Work request: Copy out every line of the records where the string "number" occurs.

━━ Data under study ━━

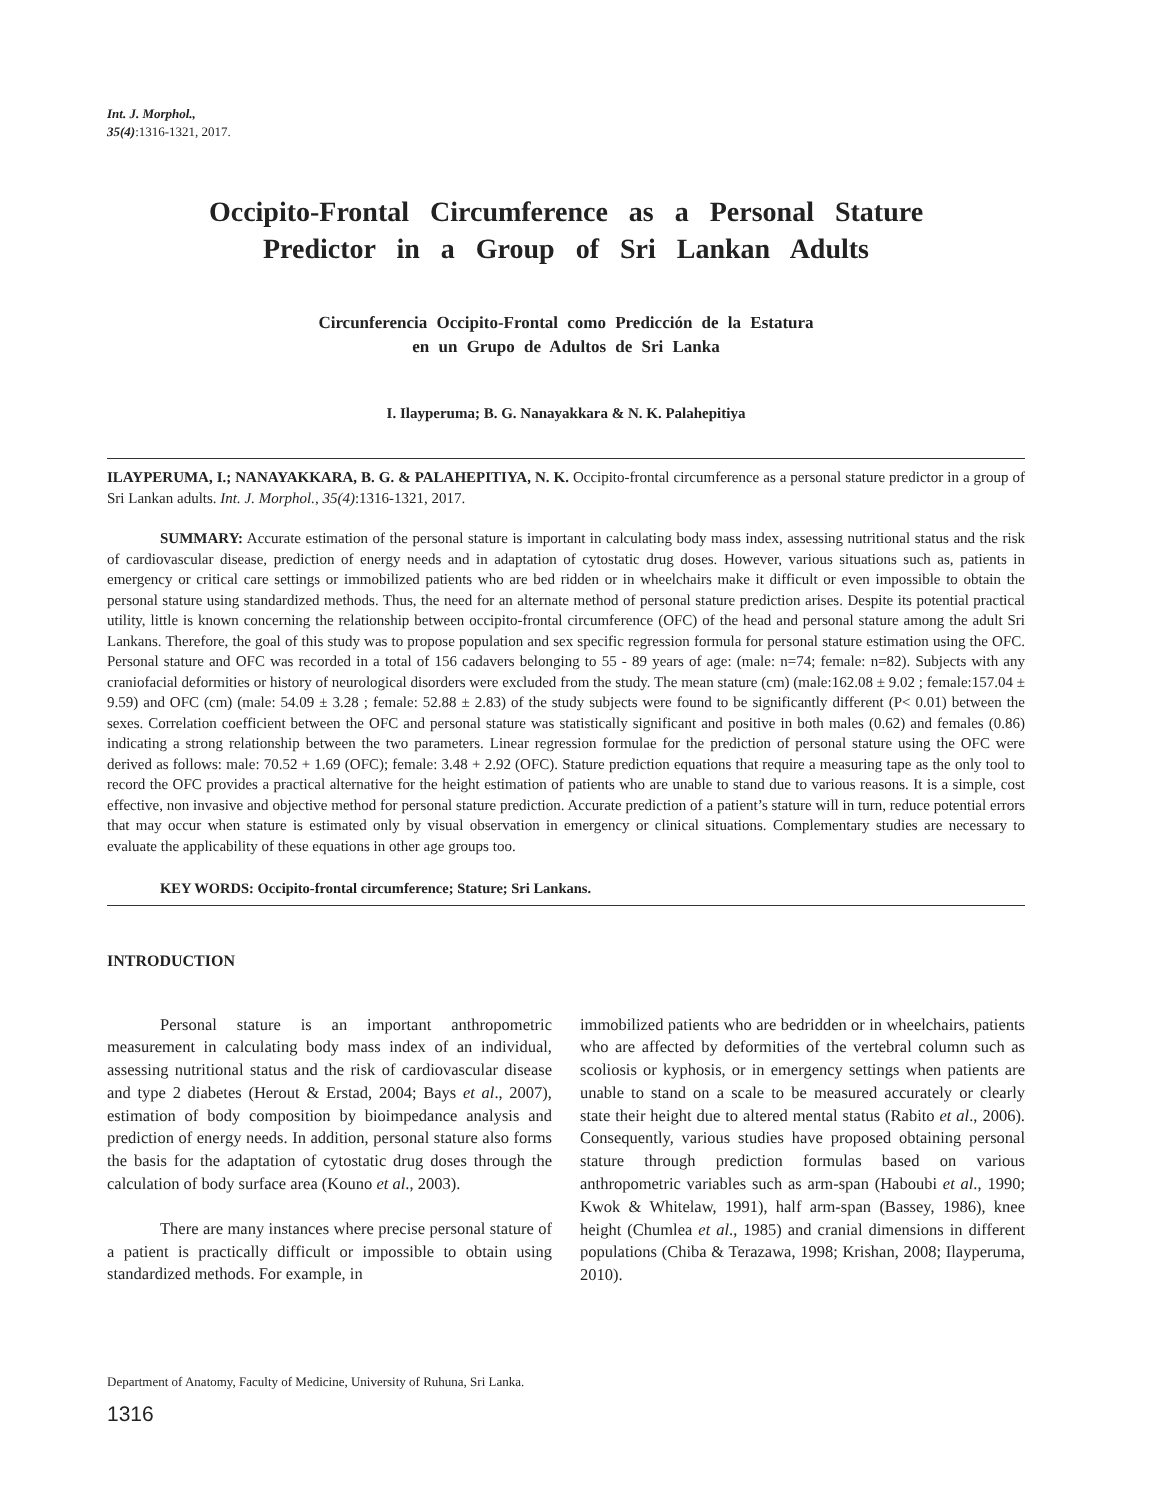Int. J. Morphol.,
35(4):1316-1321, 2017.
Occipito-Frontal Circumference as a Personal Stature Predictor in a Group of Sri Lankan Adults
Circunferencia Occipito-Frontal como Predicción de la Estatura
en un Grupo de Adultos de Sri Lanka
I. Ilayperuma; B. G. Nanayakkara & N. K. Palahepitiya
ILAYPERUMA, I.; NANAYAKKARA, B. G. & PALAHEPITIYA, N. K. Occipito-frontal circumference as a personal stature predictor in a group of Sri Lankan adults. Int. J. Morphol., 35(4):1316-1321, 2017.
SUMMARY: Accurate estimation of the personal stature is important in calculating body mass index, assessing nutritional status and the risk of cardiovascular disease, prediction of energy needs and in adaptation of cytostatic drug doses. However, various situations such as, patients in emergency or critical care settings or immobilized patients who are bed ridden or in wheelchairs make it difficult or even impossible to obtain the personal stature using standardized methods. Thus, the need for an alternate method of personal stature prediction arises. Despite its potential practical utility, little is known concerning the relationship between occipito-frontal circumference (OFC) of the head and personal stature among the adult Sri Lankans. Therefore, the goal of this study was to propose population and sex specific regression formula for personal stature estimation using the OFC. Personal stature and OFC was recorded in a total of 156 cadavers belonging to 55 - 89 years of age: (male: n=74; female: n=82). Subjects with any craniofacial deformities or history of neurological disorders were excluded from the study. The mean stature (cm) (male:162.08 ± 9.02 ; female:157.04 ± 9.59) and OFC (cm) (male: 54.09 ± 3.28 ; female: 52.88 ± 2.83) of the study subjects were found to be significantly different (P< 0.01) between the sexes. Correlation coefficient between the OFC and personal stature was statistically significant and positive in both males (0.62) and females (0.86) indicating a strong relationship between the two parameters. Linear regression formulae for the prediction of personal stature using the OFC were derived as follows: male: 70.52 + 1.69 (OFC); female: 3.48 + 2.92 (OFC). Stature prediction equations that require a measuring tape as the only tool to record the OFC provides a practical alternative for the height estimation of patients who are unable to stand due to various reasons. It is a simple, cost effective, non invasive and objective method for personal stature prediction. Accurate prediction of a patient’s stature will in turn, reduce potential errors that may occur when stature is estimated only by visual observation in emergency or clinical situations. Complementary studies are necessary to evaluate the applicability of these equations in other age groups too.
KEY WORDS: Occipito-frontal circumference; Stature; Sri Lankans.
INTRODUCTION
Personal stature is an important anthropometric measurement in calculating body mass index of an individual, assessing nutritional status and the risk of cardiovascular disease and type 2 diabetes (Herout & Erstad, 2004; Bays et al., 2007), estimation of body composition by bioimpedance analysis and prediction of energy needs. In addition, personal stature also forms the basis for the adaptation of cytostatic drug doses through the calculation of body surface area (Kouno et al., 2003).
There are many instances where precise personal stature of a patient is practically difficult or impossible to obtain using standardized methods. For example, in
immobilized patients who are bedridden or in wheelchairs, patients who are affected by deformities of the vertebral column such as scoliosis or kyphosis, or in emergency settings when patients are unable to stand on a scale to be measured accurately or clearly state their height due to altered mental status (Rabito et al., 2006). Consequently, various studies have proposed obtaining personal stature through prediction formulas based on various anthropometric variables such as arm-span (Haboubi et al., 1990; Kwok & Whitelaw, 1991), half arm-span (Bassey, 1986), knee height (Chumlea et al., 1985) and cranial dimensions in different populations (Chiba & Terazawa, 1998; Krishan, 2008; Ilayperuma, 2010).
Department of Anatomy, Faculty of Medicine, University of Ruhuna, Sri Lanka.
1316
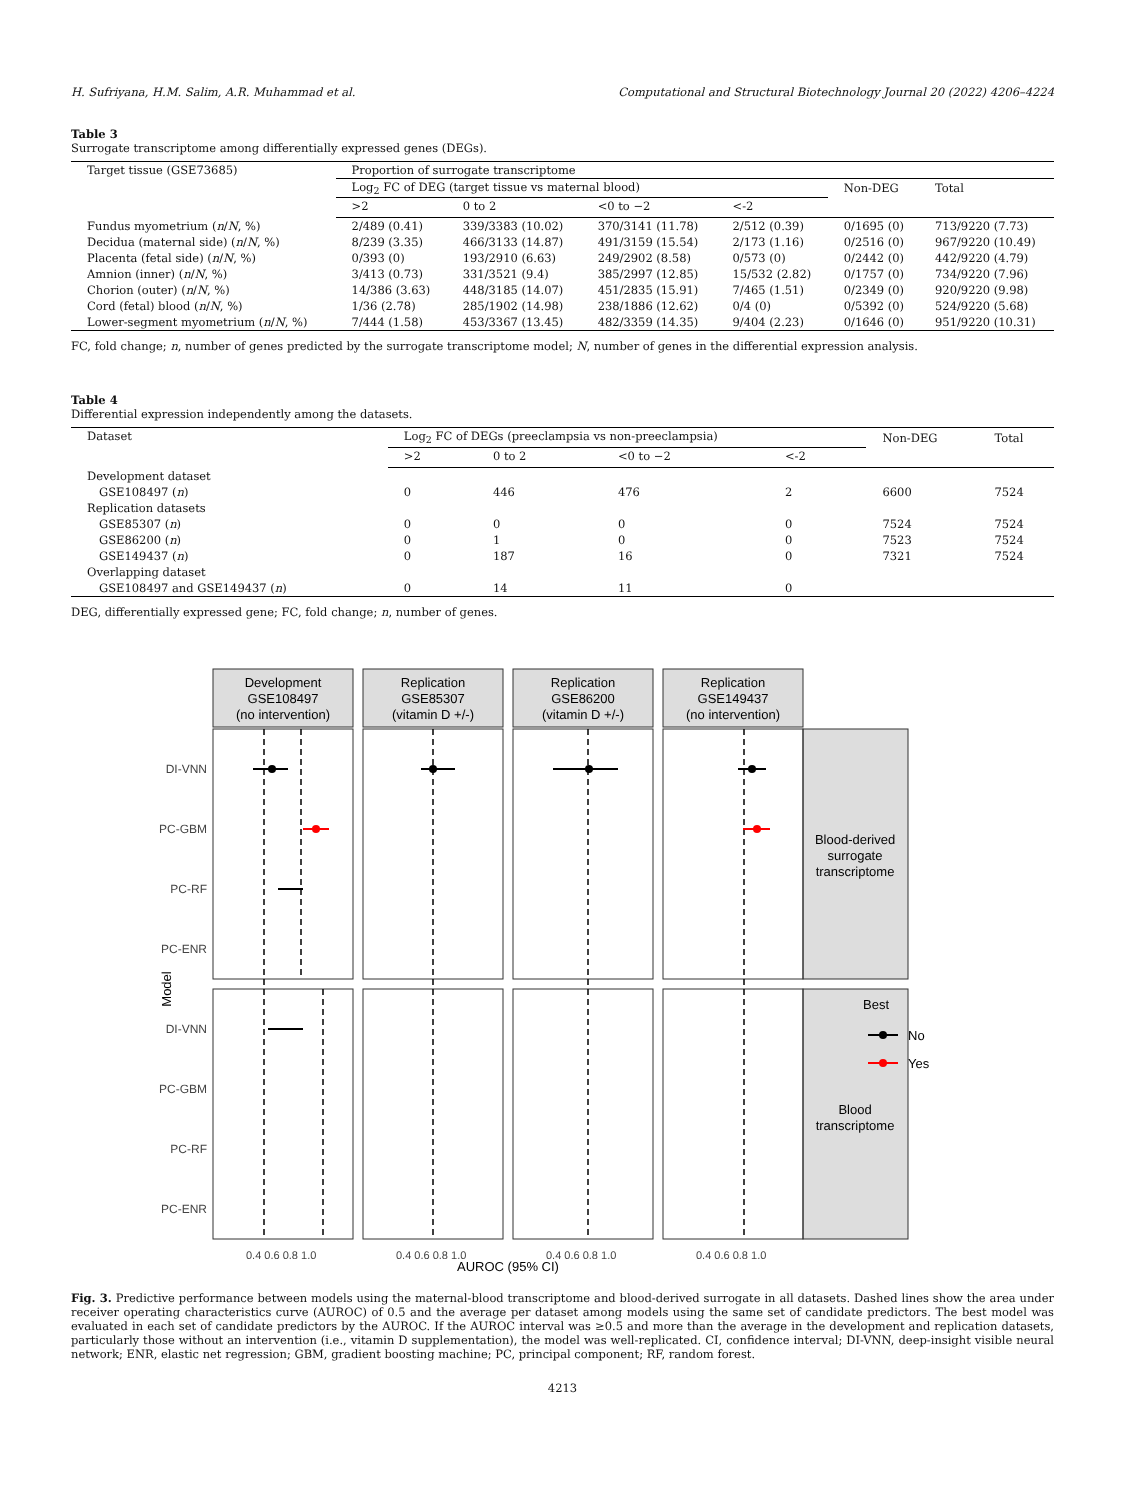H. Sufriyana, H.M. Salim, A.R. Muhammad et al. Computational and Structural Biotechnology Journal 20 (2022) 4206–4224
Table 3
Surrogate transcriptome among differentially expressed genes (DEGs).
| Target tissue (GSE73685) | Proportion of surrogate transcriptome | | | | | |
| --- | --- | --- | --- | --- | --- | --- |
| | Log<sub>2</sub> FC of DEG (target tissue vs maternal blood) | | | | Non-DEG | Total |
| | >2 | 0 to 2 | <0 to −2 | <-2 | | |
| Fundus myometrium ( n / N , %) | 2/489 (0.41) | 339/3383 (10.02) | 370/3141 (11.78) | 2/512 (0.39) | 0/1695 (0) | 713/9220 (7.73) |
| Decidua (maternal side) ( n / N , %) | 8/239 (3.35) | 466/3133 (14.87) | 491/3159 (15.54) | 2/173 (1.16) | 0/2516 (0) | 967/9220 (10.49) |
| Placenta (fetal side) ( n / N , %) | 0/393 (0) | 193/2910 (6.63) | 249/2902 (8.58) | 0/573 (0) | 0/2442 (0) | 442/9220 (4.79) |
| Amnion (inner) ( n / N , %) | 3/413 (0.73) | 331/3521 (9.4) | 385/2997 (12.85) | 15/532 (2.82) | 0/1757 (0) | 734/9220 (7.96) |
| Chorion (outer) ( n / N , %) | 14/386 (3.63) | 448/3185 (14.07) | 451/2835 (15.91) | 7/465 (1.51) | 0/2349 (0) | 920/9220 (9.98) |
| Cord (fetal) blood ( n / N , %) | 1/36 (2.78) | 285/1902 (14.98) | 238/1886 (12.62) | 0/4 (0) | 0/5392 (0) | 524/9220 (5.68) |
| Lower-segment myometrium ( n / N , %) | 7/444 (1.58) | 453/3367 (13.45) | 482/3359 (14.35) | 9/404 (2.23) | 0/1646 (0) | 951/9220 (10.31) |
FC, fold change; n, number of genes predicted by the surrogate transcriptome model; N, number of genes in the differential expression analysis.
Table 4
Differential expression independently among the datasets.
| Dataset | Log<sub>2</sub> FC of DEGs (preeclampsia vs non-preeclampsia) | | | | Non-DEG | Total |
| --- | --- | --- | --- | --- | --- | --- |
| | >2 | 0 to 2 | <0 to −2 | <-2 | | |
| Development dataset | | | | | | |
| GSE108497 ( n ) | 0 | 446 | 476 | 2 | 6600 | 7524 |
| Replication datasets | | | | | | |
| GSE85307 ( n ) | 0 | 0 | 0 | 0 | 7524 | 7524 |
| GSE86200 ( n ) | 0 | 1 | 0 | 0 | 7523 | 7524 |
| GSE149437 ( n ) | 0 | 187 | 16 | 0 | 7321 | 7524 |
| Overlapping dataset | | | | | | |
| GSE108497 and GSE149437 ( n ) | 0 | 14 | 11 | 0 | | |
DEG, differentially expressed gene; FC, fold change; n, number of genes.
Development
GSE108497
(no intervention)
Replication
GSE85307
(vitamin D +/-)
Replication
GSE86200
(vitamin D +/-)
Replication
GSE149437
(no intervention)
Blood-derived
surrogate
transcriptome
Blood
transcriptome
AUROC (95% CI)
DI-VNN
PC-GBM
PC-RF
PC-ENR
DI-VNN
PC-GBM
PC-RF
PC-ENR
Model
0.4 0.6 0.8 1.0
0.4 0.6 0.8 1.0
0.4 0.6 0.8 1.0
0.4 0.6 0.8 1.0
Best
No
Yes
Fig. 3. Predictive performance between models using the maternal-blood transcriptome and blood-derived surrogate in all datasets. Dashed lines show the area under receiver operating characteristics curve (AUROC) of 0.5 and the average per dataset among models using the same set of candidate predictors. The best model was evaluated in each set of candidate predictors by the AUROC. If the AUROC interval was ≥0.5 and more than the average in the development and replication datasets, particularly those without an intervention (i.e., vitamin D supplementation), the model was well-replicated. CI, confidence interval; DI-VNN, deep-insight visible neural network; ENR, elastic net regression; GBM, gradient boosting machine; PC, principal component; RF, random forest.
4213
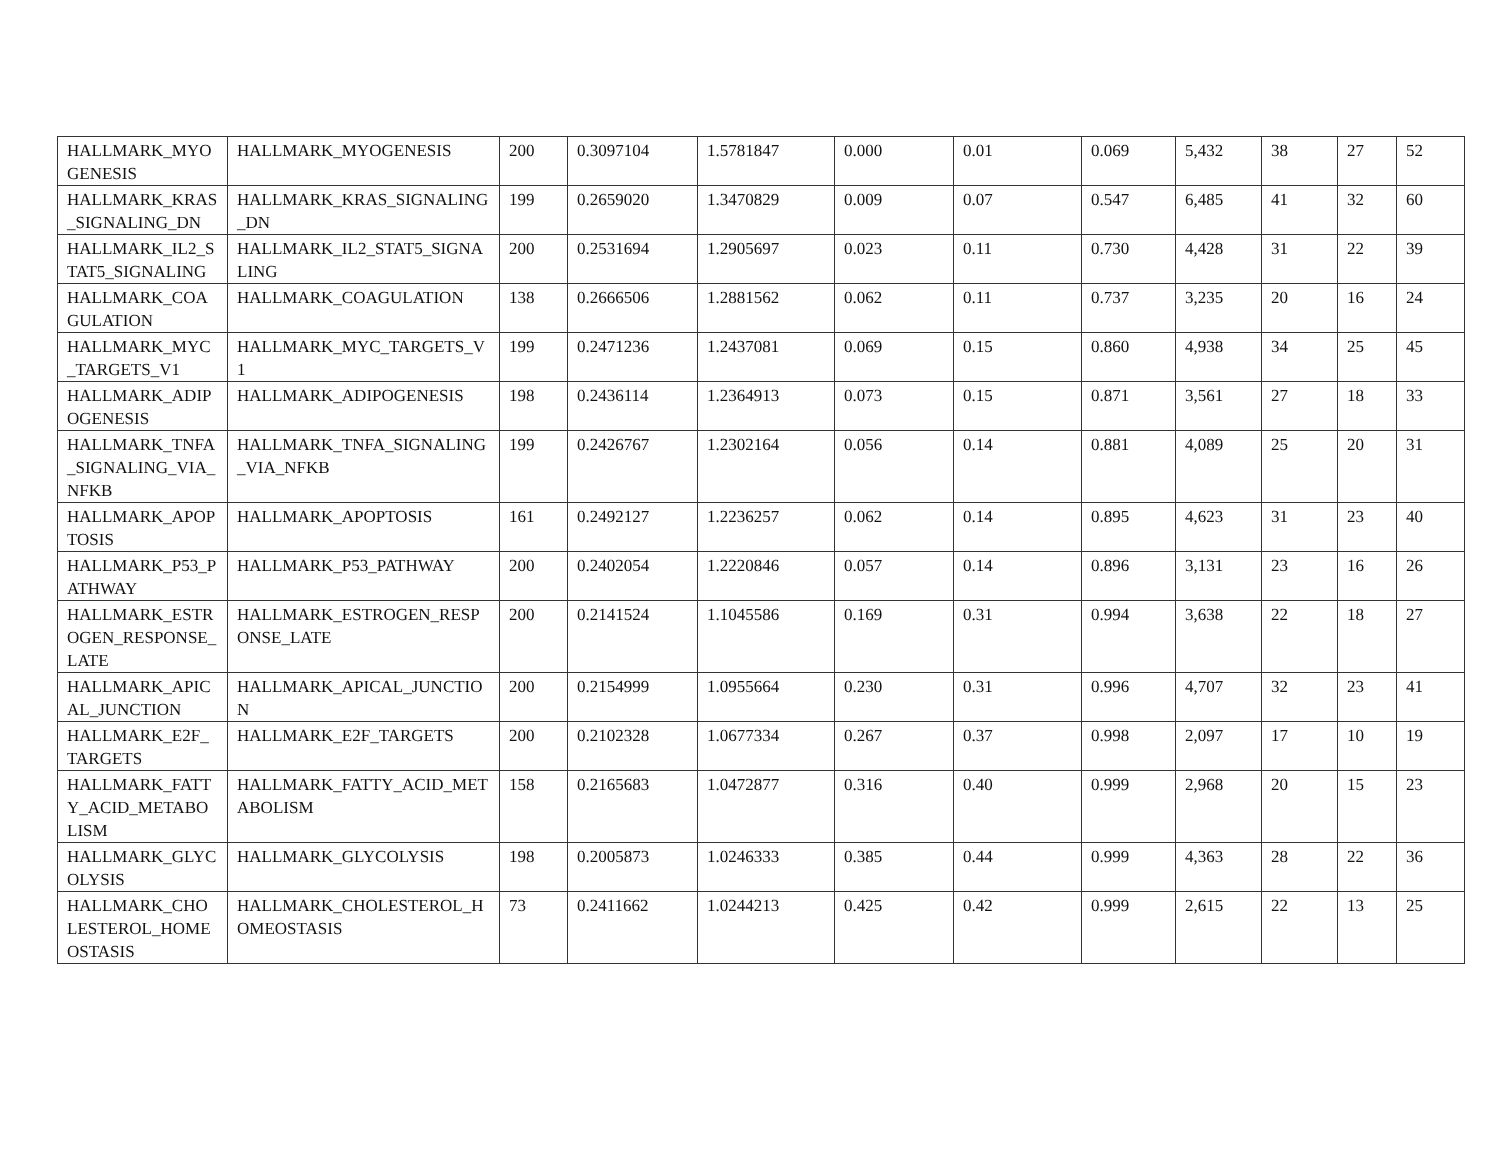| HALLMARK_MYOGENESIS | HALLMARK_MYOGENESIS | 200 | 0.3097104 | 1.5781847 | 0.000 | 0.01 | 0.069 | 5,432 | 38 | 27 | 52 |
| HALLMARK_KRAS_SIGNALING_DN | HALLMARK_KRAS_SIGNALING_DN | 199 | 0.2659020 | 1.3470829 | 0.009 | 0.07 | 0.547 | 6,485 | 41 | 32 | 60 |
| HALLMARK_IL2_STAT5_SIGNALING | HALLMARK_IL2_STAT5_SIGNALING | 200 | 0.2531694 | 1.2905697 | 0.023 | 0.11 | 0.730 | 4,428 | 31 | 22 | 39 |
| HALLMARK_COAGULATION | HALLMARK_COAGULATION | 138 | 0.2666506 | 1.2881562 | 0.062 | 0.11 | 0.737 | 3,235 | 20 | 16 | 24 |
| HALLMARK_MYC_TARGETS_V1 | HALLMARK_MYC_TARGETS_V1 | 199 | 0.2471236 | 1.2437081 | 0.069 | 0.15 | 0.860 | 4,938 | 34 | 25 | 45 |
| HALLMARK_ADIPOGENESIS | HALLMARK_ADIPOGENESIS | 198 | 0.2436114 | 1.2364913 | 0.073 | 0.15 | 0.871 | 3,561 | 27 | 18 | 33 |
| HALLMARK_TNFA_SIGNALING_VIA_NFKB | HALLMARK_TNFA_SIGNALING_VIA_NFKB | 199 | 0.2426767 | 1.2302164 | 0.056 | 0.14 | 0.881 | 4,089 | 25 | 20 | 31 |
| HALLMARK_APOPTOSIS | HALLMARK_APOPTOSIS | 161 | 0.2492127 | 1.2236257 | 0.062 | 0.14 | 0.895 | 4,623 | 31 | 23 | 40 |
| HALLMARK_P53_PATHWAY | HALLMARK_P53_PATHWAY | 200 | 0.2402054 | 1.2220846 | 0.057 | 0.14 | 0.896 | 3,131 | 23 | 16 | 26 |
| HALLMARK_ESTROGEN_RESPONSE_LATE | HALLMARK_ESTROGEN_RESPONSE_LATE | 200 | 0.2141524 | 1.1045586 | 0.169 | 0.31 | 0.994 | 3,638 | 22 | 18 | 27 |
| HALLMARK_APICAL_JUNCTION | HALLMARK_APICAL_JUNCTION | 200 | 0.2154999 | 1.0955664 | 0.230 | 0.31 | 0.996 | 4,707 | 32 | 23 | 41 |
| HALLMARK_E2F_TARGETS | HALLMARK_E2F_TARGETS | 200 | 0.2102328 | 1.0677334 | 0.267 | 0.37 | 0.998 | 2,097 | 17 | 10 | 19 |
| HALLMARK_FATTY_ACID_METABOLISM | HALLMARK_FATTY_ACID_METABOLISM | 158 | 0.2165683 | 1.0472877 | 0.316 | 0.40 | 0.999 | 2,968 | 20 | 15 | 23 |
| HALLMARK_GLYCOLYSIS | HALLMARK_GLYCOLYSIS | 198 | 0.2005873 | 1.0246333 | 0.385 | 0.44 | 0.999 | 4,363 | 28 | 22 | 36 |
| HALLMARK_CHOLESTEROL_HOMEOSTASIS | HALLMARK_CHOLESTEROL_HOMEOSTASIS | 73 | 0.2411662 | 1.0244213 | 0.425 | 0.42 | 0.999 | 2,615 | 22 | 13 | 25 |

━━━

Solution to the problem:
FC, fold change; n, number of genes predicted by the surrogate transcriptome model; N, number of genes in the differential expression analysis.
DEG, differentially expressed gene; FC, fold change; n, number of genes.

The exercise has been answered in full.